Preinitiation complexes are also formed during RNA Polymerase I and RNA Polymerase III transcription.

==Assembly (RNA Polymerase II)==

A classical view of PIC formation at the promoter involves the following steps:

- TATA binding protein (TBP, a subunit of TFIID) binds the promoter, creating a sharp bend in the promoter DNA.
  - Animals have some TBP-related factors (TRF; TBPL1/TBPL2). They can replace TBP in some special contexts.
- TBP recruits TFIIA, then TFIIB, to the promoter.
- TFIIB recruits RNA polymerase II and TFIIF to the promoter.
- TFIIE joins the growing complex and recruits TFIIH which has protein kinase activity (phosphorylates RNA polymerase II within the CTD) and DNA helicase activity (unwinds DNA at promoter). It also recruits nucleotide-excision repair proteins.
- Subunits within TFIIH that have ATPase and helicase activity create negative superhelical tension in the DNA.
- Negative superhelical tension causes approximately one turn of DNA to unwind and form the transcription bubble.
- The template strand of the transcription bubble engages with the RNA polymerase II active site.
- RNA synthesis begins.
- After synthesis of ~10 nucleotides of RNA, and an obligatory phase of several abortive transcription cycles, RNA polymerase II escapes the promoter region to transcribe the remainder of the gene.

An alternative hypothesis of PIC assembly postulates the recruitment of a pre-assembled "RNA polymerase II holoenzyme" directly to the promoter (composed of all, or nearly all GTFs and RNA polymerase II and regulatory complexes), in a manner similar to the bacterial RNA polymerase (RNAP).

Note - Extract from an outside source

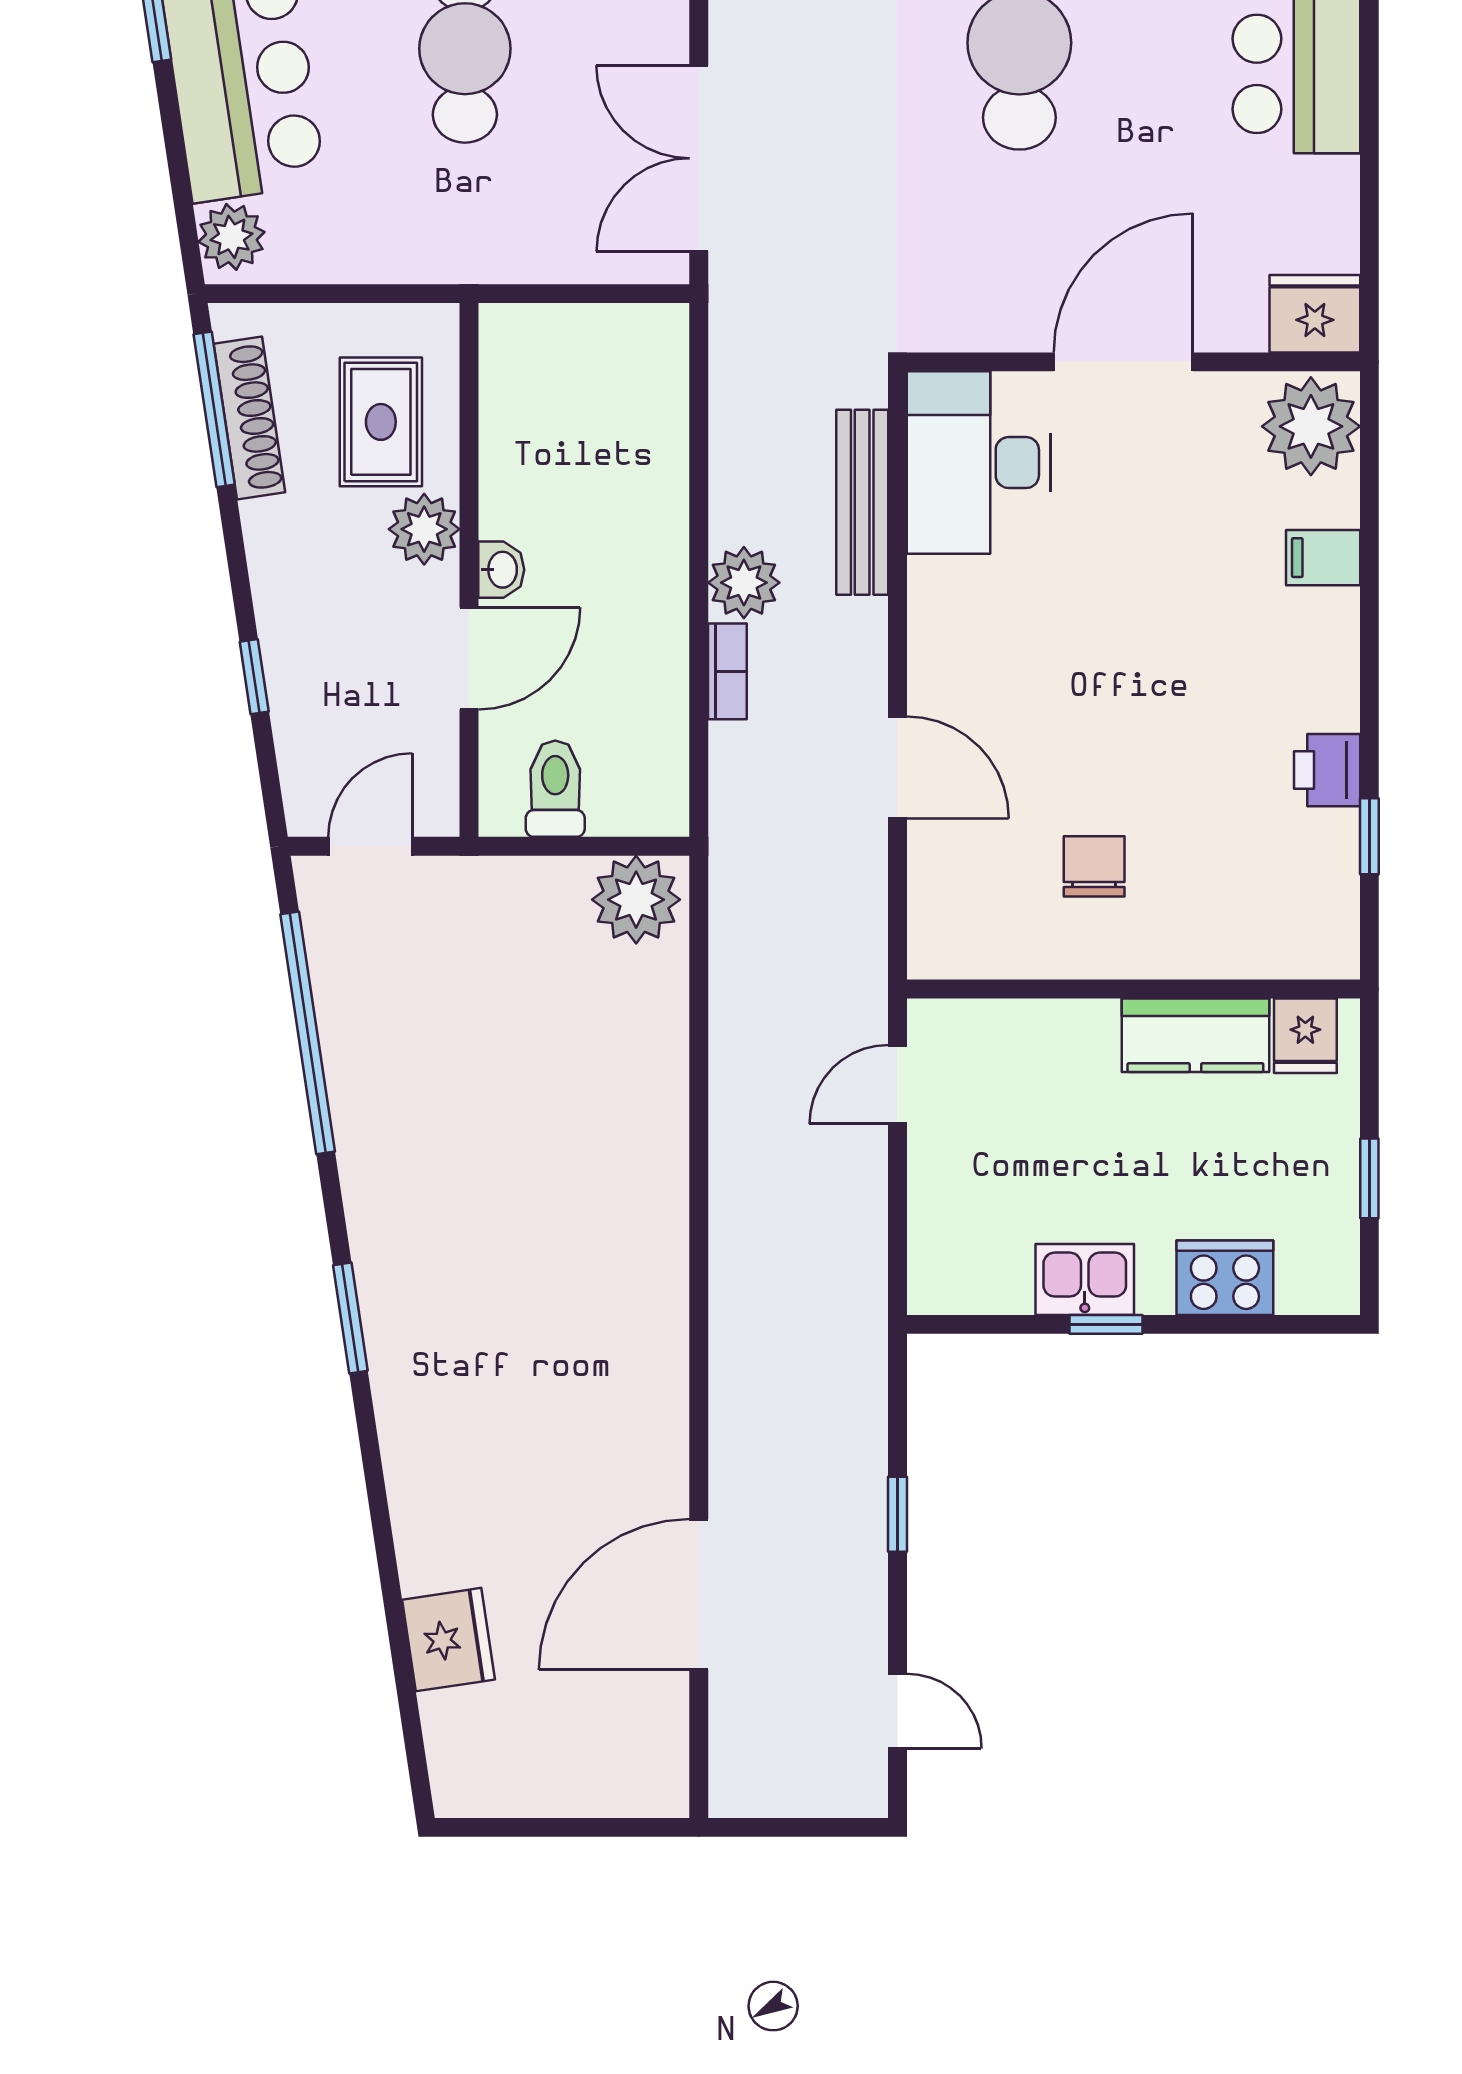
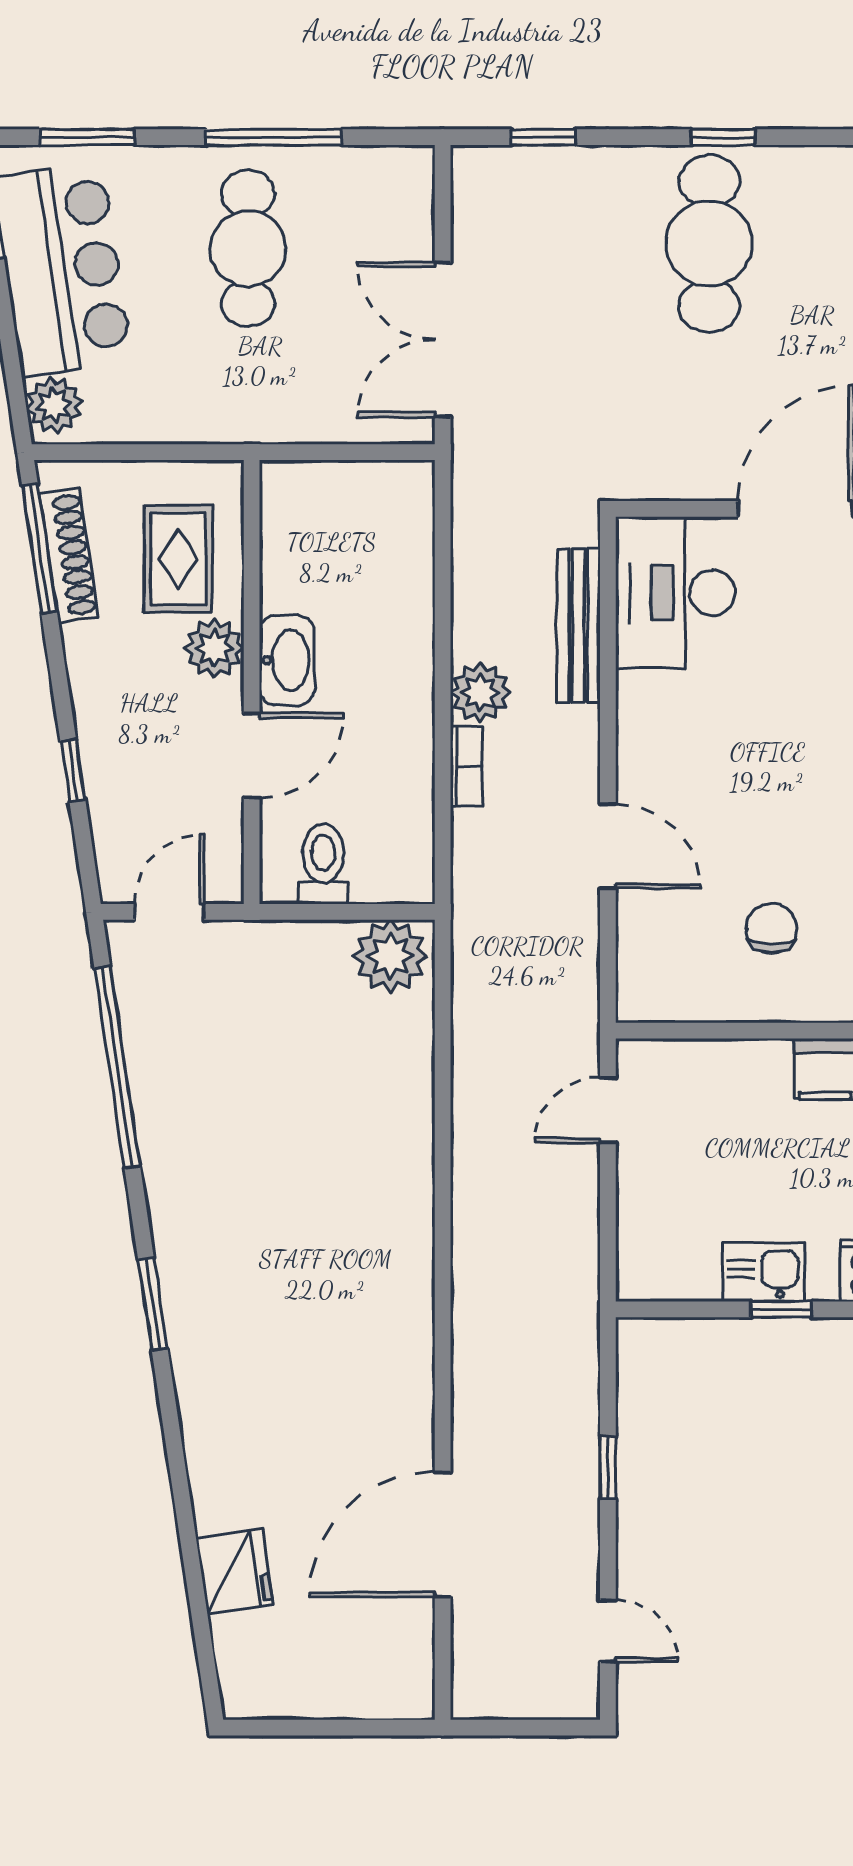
washbasin: (501, 570) -> (287, 660), width x1.91, depth x1.45

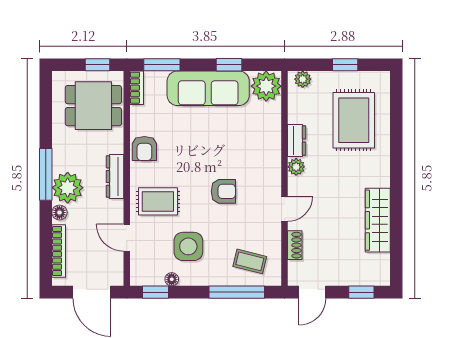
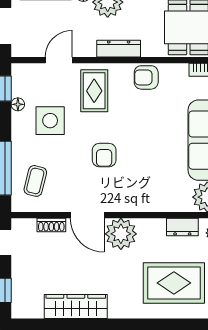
dresser: (297, 141) -> (182, 227), moved
plant: (296, 167) -> (121, 234), width x1.88, depth x1.88
door: (285, 209) -> (87, 215), width x1.38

== Other preinitiation complexes ==

=== In Archaea ===
Archaea have a preinitiation complex resembling that of a minimized Pol II PIC, with a TBP and an Archaeal transcription factor B (TFB, a TFIIB homolog). The assembly follows a similar sequence, starting with TBP binding to the promoter. An interesting aspect is that the entire complex is bound in an inverse orientation compared to those found in eukaryotic PIC. They also use TFE, a TFIIE homolog, which assists in transcription initiation but is not required.

=== RNA Polymerase I (Pol I) ===

Formation of the Pol I preinitiation complex requires the binding of selective factor 1 (SL1 or TIF-IB) to the core element of the rDNA promoter. SL1 is a complex composed of TBP and at least three TBP-associated factors (TAFs). For basal levels of transcription, only SL1 and the initiation-competent form of Pol I (Pol Iβ), characterized by RRN3 binding, are required.

For activated transcription levels, UBTF (UBF) is also required. UBTF binds as a dimer to both the upstream control element (UCE) and core element of the rDNA promoter, bending the DNA to form an enhanceosome. SL1 has been found to stabilize the binding of UBTF to the rDNA promoter.

The subunits of the Pol I PIC differ between organisms.

=== RNA Polymerase III (Pol III) ===

Pol III has three classes of initiation, which start with different factors recognizing different control elements but all converging on TFIIIB (similar to TFIIB-TBP; consists of TBP/TRF, a TFIIB-related factor, and a B″ unit) recruiting the Pol III preinitiation complex. The overall architecture resembles that of Pol II. Only TFIIIB needs to remain attached during elongation.